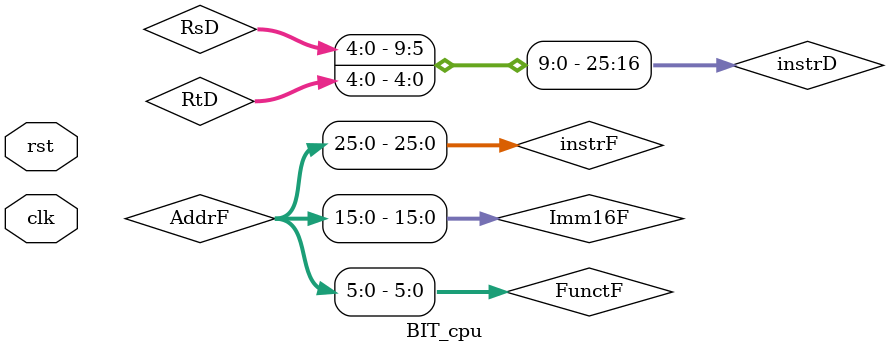
<source format=v>
`timescale 1ns / 1ps
`include "definitions.vh"

module BIT_cpu (
    input wire clk,
    input wire rst
);

  /*
 * Instantiate modules
 */

  /* --- Stage 1: Instruction Fetch --- */

  /* pc, npc and instr_memory */

  wire [4:0] RsD;
  wire [4:0] RtD;
  wire [4:0] RegWriteAddrE;
  wire AluSrcD;
  wire MemToRegE;
  wire JrD;
  wire JrE;
  wire BrE;
  wire [1:0] BrTypeE;
  wire stallIF;
  wire stallID;
  wire flushID;
  wire flushEX;

  hazard_unit hazard_unit (
      .RsD          (RsD),
      .RtD          (RtD),
      .AluSrcD      (AluSrcD),
      .MemToRegE    (MemToRegE),
      .RegWriteAddrE(RegWriteAddrE),
      .JrD          (JrD),
      .JrE          (JrE),
      .BrE          (BrE),
      .BrTypeE      (BrTypeE),
      .stallIF      (stallIF),
      .stallID      (stallID),
      .flushID      (flushID),
      .flushEX      (flushEX)
  );

  wire [31:0] ForwardData1;
  wire [31:0] PCE;
  wire [31:0] JumpNPCF;
  wire [31:0] NPC;

  npc npc (
      .BrTypeE (BrTypeE),
      .BrE     (BrE),
      .JrE     (JrE),
      .JrNPC   (ForwardData1),
      .PCE     (PCE),
      .JumpNPCF(JumpNPCF),
      .NPC     (NPC)
  );

  wire [31:0] PCF;

  pc pc (
      .clk    (clk),
      .rst    (rst),
      .NPC    (NPC),
      .stallIF(stallIF),
      .PC     (PCF)
  );

  wire [31:0] instrF;

  instruction_memory instruction_memory (
      .instr_addr(PCF[11:2]),
      .instr     (instrF)
  );

  wire [5:0] OpF;
  wire [5:0] FunctF;
  wire [25:0] AddrF;
  wire [15:0] Imm16F;
  wire JrF;

  assign OpF = instrF[31:26];
  assign FunctF = instrF[5:0];
  assign AddrF = instrF[25:0];
  assign Imm16F = instrF[15:0];

  direct_jump direct_jump (
      .OpF     (OpF),
      .FunctF  (FunctF),
      .AddrF   (AddrF),
      .Imm16F  (Imm16F),
      .PCF     (PCF),
      .JumpNPCF(JumpNPCF),
      .JrF     (JrF)
  );

  /* if/id register */

  wire [31:0] instrD;
  wire [31:0] PCD;

  reg_if_id reg_if_id (
      .clk    (clk),
      .rst    (rst),
      .PCF    (PCF),
      .instrF (instrF),
      .JrF    (JrF),
      .stallID(stallID),
      .flushID(flushID),

      .PCD   (PCD),
      .instrD(instrD),
      .JrD (JrD)
  );

  /* --- Stage 2: Instruction Decode --- */

  wire [ 5:0] OpD;
  wire [ 5:0] FunctD;
  wire [ 4:0] RdD;
  wire [ 4:0] ShamtD;
  wire [15:0] Imm16D;

  // Assign decoded instr to variables
  assign OpD    = instrD[31:26];
  assign FunctD = instrD[5:0];
  assign RsD    = instrD[25:21];
  assign RtD    = instrD[20:16];
  assign RdD    = instrD[15:11];
  assign ShamtD = instrD[10:6];
  assign Imm16D  = instrD[15:0];

  wire       RegWriteD;
  wire [1:0] ImmTypeD;
  wire [3:0] AluOpD;
  wire       MemWriteD;
  wire       MemToRegD;
  wire [1:0] RegDstD;
  wire [1:0] BrTypeD;
  wire       LoadNPCD;

  control_unit control_unit (
      .OpD      (OpD),
      .FunctD   (FunctD),
      .RegWriteD(RegWriteD),
      .ImmTypeD (ImmTypeD),
      .AluSrcD  (AluSrcD),
      .AluOpD   (AluOpD),
      .MemWriteD(MemWriteD),
      .MemToRegD(MemToRegD),
      .RegDstD  (RegDstD),
      .BrTypeD  (BrTypeD),
      .LoadNPCD (LoadNPCD)
  );

  wire        RegWriteW;
  wire [ 4:0] RegWriteAddrW;
  wire [31:0] RegWriteDataW;
  wire [31:0] RegOut1D;
  wire [31:0] RegOut2D;

  register_file register_file (
      .clk          (clk),
      .rst          (rst),
      .RsD          (RsD),
      .RtD          (RtD),
      .RegWriteW    (RegWriteW),
      .RegWriteAddrW(RegWriteAddrW),
      .RegWriteDataW(RegWriteDataW),
      .RegOut1D     (RegOut1D),
      .RegOut2D     (RegOut2D)
  );

  wire [31:0] ImmD;

  extend extend (
      .Imm16   (Imm16D),
      .ImmTypeD(ImmTypeD),
      .ImmD    (ImmD)
  );

  wire [31:0] RegOut1E;
  wire [31:0] RegOut2E;
  wire [ 4:0] RsE;
  wire [ 4:0] RtE;
  wire [ 4:0] RdE;
  wire [ 4:0] ShamtE;
  wire [31:0] ImmE;
  wire        RegWriteE;
  wire        MemReadE;
  wire        AluSrcE;
  wire [ 3:0] AluOpE;
  wire        MemWriteE;
  wire [ 1:0] RegDstE;
  wire        LoadNPCE;

  reg_id_ex reg_id_ex (
      .clk      (clk),
      .rst      (rst),
      .PCD      (PCD),
      .RegOut1D (RegOut1D),
      .RegOut2D (RegOut2D),
      .RsD      (RsD),
      .RtD      (RtD),
      .RdD      (RdD),
      .ShamtD   (ShamtD),
      .ImmD     (ImmD),
      .RegWriteD(RegWriteD),
      .AluSrcD  (AluSrcD),
      .AluOpD   (AluOpD),
      .MemWriteD(MemWriteD),
      .MemToRegD(MemToRegD),
      .RegDstD  (RegDstD),
      .BrTypeD  (BrTypeD),
      .JrD      (JrD),
      .LoadNPCD (LoadNPCD),
      .flushEX  (flushEX),

      .PCE      (PCE),
      .RegOut1E (RegOut1E),
      .RegOut2E (RegOut2E),
      .RsE      (RsE),
      .RtE      (RtE),
      .RdE      (RdE),
      .ShamtE   (ShamtE),
      .ImmE     (ImmE),
      .RegWriteE(RegWriteE),
      .AluSrcE  (AluSrcE),
      .AluOpE   (AluOpE),
      .MemWriteE(MemWriteE),
      .MemToRegE(MemToRegE),
      .RegDstE  (RegDstE),
      .BrTypeE  (BrTypeE),
      .JrE      (JrE),
      .LoadNPCE (LoadNPCE)
  );

  /* --- Stage 3: Execution --- */

  wire [31:0] ForwardData2;

  reg_dst_mux reg_dst_mux (
      .RegDstE      (RegDstE),
      .RtE          (RtE),
      .RdE          (RdE),
      .RegWriteAddrE(RegWriteAddrE)
  );

  wire [31:0] AluInput2;

  alu_src_mux alu_src_mux (
      .AluSrcE   (AluSrcE),
      .ForwardOut(ForwardData2),
      .ImmE      (ImmE),
      .AluInput2 (AluInput2)
  );

  wire [31:0] AluOutE;

  alu alu (
      .AluInput1(ForwardData1),
      .AluInput2(AluInput2),
      .Shamt    (ShamtE),
      .AluOp    (AluOpE),
      .AluOut   (AluOutE),
      .overflow (overflow)
  );

  branch branch (
      .RegData1(ForwardData1),
      .RegData2(AluInput2),
      .BrTypeE (BrTypeE),
      .BrE     (BrE)
  );


  wire [1:0] ForwardRs;
  wire [1:0] ForwardRt;

  // control signals to be forwarded to MEM stage
  wire       RegWriteM;
  wire       MemToRegM;
  wire [4:0] RegWriteAddrM;

  forwarding_unit forwarding_unit (
      .RegWriteM    (RegWriteM),
      .RegWriteW    (RegWriteW),
      .RegWriteAddrM(RegWriteAddrM),
      .RegWriteAddrW(RegWriteAddrW),
      .MemToRegM    (MemToRegM),
      .RsE          (RsE),
      .RtE          (RtE),
      .ForwardRs    (ForwardRs),
      .ForwardRt    (ForwardRt)
  );

  wire [31:0] ResultM;

  forward_mux forward_mux_rs (
      .Forward   (ForwardRs),
      .ExData    (RegOut1E),
      .MemData   (ResultM),
      .WbData    (RegWriteDataW),
      .ForwardOut(ForwardData1)
  );

  forward_mux forward_mux_rt (
      .Forward   (ForwardRt),
      .ExData    (RegOut2E),
      .MemData   (ResultM),
      .WbData    (RegWriteDataW),
      .ForwardOut(ForwardData2)
  );

  wire [31:0] PCM;
  wire [31:0] AluOutM;
  wire [31:0] MemWriteDataM;
  wire        MemWriteM;
  wire        MemReadM;
  wire        LoadNPCM;

  reg_ex_mem reg_ex_mem (
      .clk          (clk),
      .rst          (rst),
      .PCE          (PCE),
      .AluOutE      (AluOutE),
      .MemWriteDataE(ForwardData2),
      .RegWriteAddrE(RegWriteAddrE),
      .MemWriteE    (MemWriteE),
      .MemToRegE    (MemToRegE),
      .RegWriteE    (RegWriteE),
      .LoadNPCE     (LoadNPCE),

      .PCM          (PCM),
      .AluOutM      (AluOutM),
      .MemWriteDataM(MemWriteDataM),
      .RegWriteAddrM(RegWriteAddrM),
      .MemWriteM    (MemWriteM),
      .MemToRegM    (MemToRegM),
      .RegWriteM    (RegWriteM),
      .LoadNPCM     (LoadNPCM)
  );

  /* --- Stage 4: Memory --- */

  result_mux result_mux (
      .LoadNPCM(LoadNPCM),
      .AluOutM (AluOutM),
      .PCM     (PCM),
      .ResultM (ResultM)
  );

  wire [31:0] ReadMemDataM;

  data_memory data_memory (
      .clk         (clk),
      .rst         (rst),
      .MemWrite    (MemWriteM),
      .MemRead     (MemToRegM),
      .MemAddr     (AluOutM[11:2]),
      .WriteMemData(MemWriteDataM),
      .ReadMemData (ReadMemDataM)
  );

  wire [31:0] ResultW;
  wire [31:0] ReadMemDataW;
  wire        MemToRegW;

  reg_mem_wb reg_mem_wb (
      .clk          (clk),
      .rst          (rst),
      .ResultM      (ResultM),
      .ReadMemDataM (ReadMemDataM),
      .RegWriteAddrM(RegWriteAddrM),
      .MemToRegM    (MemToRegM),
      .RegWriteM    (RegWriteM),

      .ResultW      (ResultW),
      .ReadMemDataW (ReadMemDataW),
      .RegWriteAddrW(RegWriteAddrW),
      .MemToRegW    (MemToRegW),
      .RegWriteW    (RegWriteW)
  );

  /* --- Stage 5: Writeback --- */
  mem_to_reg_mux mem_to_reg_mux (
      .MemToRegW(MemToRegW),
      .ResultW(ResultW),
      .MemDataW(ReadMemDataW),
      .RegWriteDataW(RegWriteDataW)
  );

endmodule

</source>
+++++
**Your objective**
Show the lines of the entries that include the string "LoadNPCD", copying each in full.

**Answer to this problem**
  wire       LoadNPCD;
      .LoadNPCD (LoadNPCD)
      .LoadNPCD (LoadNPCD),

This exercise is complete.